Conduct a field experiment on ps where their parents are confederates and know the purpose of the study. Their parents would be standing outside a shop and say they need some bread but cant afford it. They would tell their child to steal some bread from the shop. The shop would have been informed about the study, gave permission for it to take place and paid in advance for the bread that would be taken. If they stole the bread without Q, they would be considered obedient. If they stole the bread with reluctance they were semi- obedient. If they refused to teal the bread they would be disobedient (and a good, moral citizen :) ).
Key words:
- Agency theory= someone looks up to an AUTHORITY FIGURE and they become their agents, doing what they say.
- Blind obedience= when someone doesn't REALISE how obedient they are being.
- Gradual commitment= people don't realise they are committing to the task as they are gradually doing it.

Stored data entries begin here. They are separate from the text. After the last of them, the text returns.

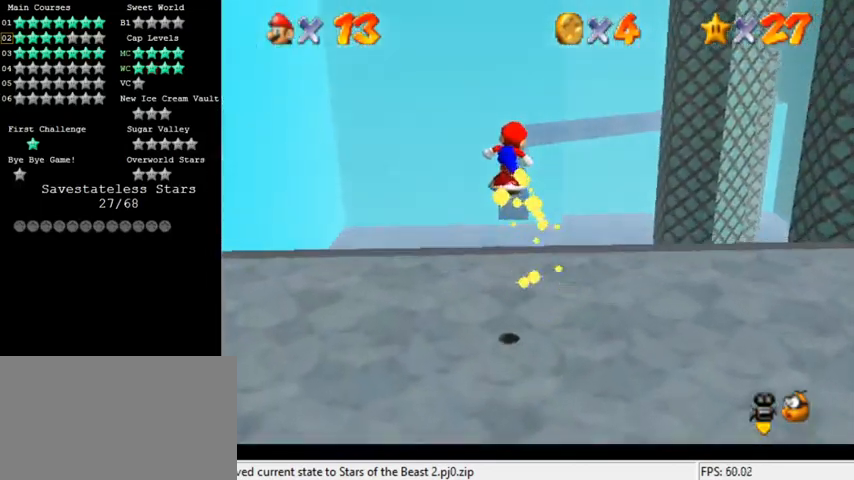
{"keys": ["right"], "events": [[100, "left", "up"], [267, "shift", "up"], [300, "down", "up"], [467, "right", "down"]]}
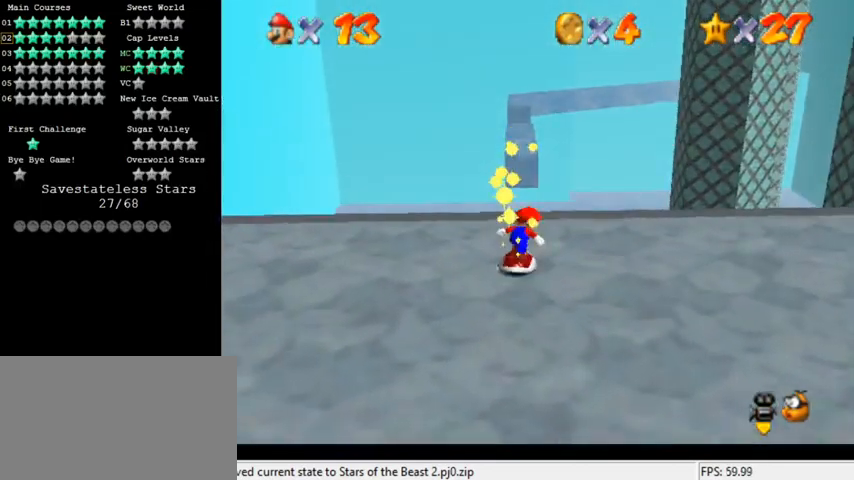
{"keys": ["down", "right"], "events": [[233, "down", "down"]]}
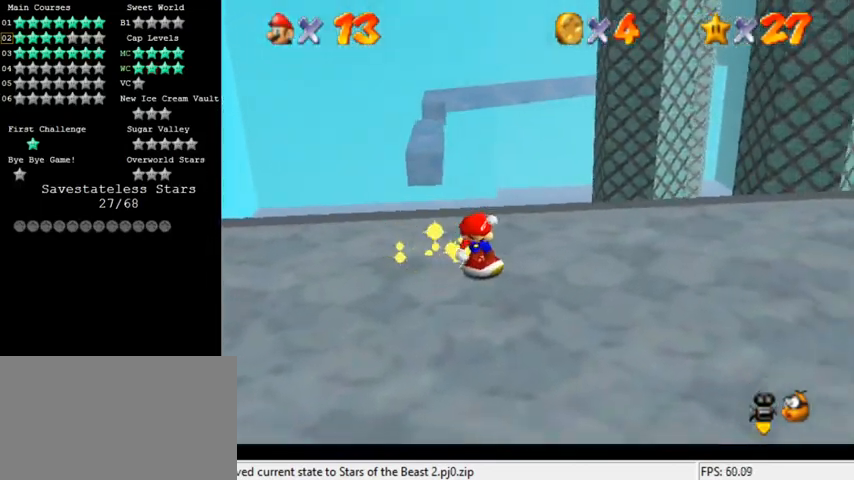
{"keys": ["down"], "events": [[367, "right", "up"]]}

- Mundane realism= situation is boring, ordinary, not unusual (Milgram's study didn't have this).
- Confederate= people who know what the experiment is about. (e.g Student and experimenter)
- all GERMANS are EVIL
- SITUATION affects our behaviour (we have the capability of being evil)
- **To investigate whether ps would show obedience to an authority figure who told them to administer electric shocks to another person.
- To investigate the process of obedience, to demonstrate the POWER of a legitimate authority even when the command requires destructive behaviour.
IV: None
DV: Obedience (in terms of how many volts they administered)
Sampling Technique: Volunteer (gathered from a newspaper article)
Sample:
- 40 males
- Between age 20<50 years
- Range of occupations and backgrounds/middle class, mainly white
- From New Haven, USA
- 2 rooms at Yale Uni
- Contained a legitimate looking electric-shock generator (had a row of switches from 15V --> 450V, going up in increments of 15V, The shocks had descriptions- ranging from slight shock to XXX).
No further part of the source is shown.